CHECK YOUR UNDERSTANDING =>
A - Please list the processes in which, according to the abstract on microtubule disruption and cell attachment, cell-ECM adhesion plays an essential role.
B - What type of microscopy does the project in the abstract on microtubule disruption and cell attachment use?

DOCUMENT SECTION =>
····················
The effect of microtubule disruption on cell attachment dynamics





Cell - extracellular matrix (ECM) adhesion is an important feature of cells in multicellular organisms which play essential role in development, tissue remodeling and cancer metastasis. It is known that cancer cells treated with microtubule-disrupting drugs such as nocodazole and navelbine activates the integrin-dependent signaling cascade which lead to the assembly of matrix adhesions and increase in cell contractility with the result of enhancement in cell adhesion. Also, it was proposed that the possible mechanism of cell attachment alteration by microtubule disruption is mediated by integrins and not by quantitative changes in number of integrins. Increase in lateral mobility of beta 2 integrins after microtubule disruption and stabilization supports the idea that microtubules can rearrange integrins during integrin-mediated adhesion process. Induced membrane blebbing after microtubule disruption was also proposed as a possible reason of cell attachment alteration due to the fact that these process increases the number of contact sites. However, due to the reason that all the experiments on cell attachment were static and based on fixed cells, it is little known about the role of microtubule disruption in promoting cell attachment dynamics and whether this effect occurs due to increased membrane blebbing induction. Thus, this project focuses on studying the effect of microtubule disruption and membrane blebbing on initial cell attachment dynamics by conducting experiments using microtubule-inhibiting drugs, non-muscle myosin II inhibitor and time-lapse microscopy.
····················
SOURCE MATERIAL =>
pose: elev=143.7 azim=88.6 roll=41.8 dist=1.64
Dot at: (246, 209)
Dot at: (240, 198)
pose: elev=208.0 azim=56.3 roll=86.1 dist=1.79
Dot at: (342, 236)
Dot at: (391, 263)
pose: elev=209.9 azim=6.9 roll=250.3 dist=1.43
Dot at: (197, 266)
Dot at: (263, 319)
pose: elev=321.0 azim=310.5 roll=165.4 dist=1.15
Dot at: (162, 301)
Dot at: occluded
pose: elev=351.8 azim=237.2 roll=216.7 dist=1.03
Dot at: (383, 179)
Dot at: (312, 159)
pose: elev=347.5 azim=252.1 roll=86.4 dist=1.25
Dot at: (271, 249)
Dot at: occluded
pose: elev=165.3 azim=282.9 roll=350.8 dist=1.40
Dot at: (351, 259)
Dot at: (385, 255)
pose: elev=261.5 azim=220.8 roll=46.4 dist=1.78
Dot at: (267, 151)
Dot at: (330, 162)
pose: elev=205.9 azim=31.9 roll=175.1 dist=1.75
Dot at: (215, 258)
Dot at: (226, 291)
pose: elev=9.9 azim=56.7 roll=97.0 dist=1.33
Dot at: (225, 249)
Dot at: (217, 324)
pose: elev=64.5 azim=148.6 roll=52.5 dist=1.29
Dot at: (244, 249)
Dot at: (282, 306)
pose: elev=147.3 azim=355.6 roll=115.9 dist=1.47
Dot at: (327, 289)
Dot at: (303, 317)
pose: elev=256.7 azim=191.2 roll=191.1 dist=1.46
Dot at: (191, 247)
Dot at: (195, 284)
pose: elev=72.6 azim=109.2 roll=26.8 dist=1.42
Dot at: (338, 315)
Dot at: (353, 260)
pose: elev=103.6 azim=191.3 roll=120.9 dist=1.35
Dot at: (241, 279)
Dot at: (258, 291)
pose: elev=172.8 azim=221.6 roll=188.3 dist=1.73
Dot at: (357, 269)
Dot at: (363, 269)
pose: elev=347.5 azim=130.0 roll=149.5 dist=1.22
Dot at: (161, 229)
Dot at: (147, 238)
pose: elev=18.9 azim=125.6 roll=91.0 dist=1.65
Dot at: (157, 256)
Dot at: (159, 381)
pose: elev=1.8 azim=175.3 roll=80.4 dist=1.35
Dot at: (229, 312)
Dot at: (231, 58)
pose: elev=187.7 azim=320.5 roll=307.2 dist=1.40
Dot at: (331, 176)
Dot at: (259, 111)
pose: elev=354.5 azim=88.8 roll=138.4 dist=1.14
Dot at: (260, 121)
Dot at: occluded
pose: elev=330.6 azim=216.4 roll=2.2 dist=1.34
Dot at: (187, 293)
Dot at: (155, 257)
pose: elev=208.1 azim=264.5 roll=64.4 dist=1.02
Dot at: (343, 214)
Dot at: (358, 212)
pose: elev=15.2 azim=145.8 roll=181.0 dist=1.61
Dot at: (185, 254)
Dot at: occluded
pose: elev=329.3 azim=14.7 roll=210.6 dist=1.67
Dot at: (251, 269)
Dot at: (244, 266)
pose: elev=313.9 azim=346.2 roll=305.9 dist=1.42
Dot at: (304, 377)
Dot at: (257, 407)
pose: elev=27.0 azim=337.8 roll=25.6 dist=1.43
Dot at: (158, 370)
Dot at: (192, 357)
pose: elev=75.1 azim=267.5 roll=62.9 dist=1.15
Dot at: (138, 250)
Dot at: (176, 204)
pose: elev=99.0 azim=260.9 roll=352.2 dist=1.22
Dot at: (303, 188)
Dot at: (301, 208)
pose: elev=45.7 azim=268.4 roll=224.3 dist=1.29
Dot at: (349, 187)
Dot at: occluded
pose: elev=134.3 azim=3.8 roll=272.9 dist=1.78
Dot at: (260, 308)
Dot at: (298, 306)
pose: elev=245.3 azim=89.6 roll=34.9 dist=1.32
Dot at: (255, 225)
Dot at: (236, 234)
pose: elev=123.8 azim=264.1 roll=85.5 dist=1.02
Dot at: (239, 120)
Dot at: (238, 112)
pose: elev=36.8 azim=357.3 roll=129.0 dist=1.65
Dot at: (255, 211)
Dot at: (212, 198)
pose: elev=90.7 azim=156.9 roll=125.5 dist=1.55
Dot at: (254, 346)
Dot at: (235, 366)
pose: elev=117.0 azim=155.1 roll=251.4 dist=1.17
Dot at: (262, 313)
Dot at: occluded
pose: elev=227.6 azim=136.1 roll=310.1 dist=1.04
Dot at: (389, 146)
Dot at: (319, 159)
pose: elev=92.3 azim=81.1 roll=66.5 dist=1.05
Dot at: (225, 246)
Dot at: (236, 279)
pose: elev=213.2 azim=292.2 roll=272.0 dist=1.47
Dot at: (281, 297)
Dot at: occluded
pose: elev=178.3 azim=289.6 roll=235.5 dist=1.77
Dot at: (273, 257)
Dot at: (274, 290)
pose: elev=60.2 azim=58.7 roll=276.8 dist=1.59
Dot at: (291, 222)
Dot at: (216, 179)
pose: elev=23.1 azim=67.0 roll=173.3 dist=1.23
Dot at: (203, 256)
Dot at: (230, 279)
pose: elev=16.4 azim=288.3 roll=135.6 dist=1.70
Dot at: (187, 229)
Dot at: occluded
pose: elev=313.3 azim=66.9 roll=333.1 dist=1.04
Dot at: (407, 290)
····················
TASK RESULTS =>
A - Development, tissue remodeling, and cancer metastasis.

B - Time-lapse microscopy.